There may be a survival advantage for S. aureus in a CRSwNP environment to shed the hld gene and enterotoxin gene cluster allowing a more senescent phenotype with reduced virulence factor production and increased intracellular survival. Furthermore, the carriage of LukE/D may well promote the Th2 environment as this has been shown to skew the immune response, depleting memory T lymphocytes thereby reducing the number of IL-17 and IFN-gamma producing cells, and impairing bacterial clearance.13,34 The CRSsNP group S. aureus genomes did not carry lukE/D orsplA/B genes, with only one isolate demonstrating minimal gene carriage from the enterotoxin gene cluster.

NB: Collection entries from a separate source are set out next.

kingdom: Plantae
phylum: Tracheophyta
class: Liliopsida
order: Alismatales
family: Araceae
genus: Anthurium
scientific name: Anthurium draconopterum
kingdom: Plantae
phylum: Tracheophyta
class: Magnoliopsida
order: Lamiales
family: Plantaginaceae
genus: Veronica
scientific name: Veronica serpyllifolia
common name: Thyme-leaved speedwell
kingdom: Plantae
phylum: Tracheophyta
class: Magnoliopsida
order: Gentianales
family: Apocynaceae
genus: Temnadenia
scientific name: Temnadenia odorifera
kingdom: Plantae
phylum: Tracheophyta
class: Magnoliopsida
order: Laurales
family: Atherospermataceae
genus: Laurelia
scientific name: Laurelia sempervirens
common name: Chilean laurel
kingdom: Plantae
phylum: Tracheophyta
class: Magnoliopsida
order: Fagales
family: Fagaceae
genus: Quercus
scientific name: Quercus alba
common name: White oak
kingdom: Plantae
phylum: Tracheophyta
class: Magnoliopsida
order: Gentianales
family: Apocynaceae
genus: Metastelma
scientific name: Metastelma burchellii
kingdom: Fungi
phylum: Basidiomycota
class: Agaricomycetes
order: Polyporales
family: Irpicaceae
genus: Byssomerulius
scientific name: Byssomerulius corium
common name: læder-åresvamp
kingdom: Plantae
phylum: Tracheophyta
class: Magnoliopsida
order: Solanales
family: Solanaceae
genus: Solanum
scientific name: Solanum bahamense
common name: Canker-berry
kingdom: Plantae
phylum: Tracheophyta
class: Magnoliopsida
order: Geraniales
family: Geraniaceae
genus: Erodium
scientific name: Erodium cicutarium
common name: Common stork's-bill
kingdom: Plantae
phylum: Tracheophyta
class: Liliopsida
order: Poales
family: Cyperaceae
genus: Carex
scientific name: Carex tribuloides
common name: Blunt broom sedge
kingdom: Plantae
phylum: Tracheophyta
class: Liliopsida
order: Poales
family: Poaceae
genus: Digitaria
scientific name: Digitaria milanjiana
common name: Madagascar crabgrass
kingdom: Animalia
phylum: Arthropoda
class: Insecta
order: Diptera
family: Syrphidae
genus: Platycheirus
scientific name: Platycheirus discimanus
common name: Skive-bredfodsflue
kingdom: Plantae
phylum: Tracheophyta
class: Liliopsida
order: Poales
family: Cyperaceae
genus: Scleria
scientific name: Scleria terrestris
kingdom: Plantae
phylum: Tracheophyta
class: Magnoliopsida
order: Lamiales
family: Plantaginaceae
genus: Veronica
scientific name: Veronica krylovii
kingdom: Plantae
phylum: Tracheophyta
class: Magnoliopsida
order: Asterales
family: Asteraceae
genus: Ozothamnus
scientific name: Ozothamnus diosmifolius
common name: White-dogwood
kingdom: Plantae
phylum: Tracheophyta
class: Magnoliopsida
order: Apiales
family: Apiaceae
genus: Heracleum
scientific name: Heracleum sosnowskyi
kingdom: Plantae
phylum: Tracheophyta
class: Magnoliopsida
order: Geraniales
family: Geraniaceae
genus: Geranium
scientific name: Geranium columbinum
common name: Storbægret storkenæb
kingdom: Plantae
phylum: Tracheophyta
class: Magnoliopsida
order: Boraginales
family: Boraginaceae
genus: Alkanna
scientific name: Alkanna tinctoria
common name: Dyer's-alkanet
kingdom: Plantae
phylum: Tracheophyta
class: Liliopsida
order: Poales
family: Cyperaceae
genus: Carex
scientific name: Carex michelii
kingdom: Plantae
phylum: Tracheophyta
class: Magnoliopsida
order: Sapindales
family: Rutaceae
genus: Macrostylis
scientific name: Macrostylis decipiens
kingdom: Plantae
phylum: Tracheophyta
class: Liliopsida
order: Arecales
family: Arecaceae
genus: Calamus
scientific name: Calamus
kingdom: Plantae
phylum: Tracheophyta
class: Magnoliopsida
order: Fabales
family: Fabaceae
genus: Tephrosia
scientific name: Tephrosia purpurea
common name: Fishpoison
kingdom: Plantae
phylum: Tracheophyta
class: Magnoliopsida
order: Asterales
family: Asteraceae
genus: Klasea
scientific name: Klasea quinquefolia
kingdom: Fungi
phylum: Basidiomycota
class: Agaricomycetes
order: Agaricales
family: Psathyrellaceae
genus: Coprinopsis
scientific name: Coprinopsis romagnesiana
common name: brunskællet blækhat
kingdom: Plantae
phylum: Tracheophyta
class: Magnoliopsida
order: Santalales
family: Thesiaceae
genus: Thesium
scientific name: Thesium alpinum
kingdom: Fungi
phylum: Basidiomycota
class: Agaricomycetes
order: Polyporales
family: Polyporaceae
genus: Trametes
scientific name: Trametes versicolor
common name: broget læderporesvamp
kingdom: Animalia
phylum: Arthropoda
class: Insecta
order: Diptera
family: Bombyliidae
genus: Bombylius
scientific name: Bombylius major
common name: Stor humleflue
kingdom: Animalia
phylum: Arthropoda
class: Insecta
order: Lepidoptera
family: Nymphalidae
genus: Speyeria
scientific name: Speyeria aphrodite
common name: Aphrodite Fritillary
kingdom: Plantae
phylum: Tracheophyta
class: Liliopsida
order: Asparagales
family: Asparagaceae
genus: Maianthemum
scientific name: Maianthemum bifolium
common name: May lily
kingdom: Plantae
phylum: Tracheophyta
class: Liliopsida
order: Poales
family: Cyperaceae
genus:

This may lead to lower levels of IgE raised towards S. aureus enterotoxins, and could explain why CRSsNP patients have lower serum IgE levels towards S. aureus enterotoxins than CRSwNP patients.
Sequencing large numbers of virulence factors from genomic samples is likely to demonstrate significant heterogeneity which makes statistical significance testing difficult without large cohorts. Nevertheless, our findings complement existing sequencing data and further our understanding of mechanisms of enhanced pathogenicity for S. aureus in CRS.